**** Provided material ****

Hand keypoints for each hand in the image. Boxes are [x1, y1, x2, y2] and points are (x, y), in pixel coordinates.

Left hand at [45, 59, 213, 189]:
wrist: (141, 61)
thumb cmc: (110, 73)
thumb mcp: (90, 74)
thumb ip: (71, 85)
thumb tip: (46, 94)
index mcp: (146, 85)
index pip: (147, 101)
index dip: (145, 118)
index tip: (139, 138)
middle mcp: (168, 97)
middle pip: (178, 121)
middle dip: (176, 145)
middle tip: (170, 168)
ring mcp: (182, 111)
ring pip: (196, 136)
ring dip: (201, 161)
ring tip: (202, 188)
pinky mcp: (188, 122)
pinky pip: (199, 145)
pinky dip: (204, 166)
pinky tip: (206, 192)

****
**** Provided material ****

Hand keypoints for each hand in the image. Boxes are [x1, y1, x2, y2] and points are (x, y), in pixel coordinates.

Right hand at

****

[Task objective]:
From the data above, output exactly the lines between the one containing "wrist: (141, 61)" and the one containing "pinky tip: (206, 192)", counting both of them.

[Written answer]:
wrist: (141, 61)
thumb cmc: (110, 73)
thumb mcp: (90, 74)
thumb ip: (71, 85)
thumb tip: (46, 94)
index mcp: (146, 85)
index pip: (147, 101)
index dip: (145, 118)
index tip: (139, 138)
middle mcp: (168, 97)
middle pip: (178, 121)
middle dip: (176, 145)
middle tip: (170, 168)
ring mcp: (182, 111)
ring pip: (196, 136)
ring dip: (201, 161)
ring tip: (202, 188)
pinky mcp: (188, 122)
pinky pip: (199, 145)
pinky dip: (204, 166)
pinky tip: (206, 192)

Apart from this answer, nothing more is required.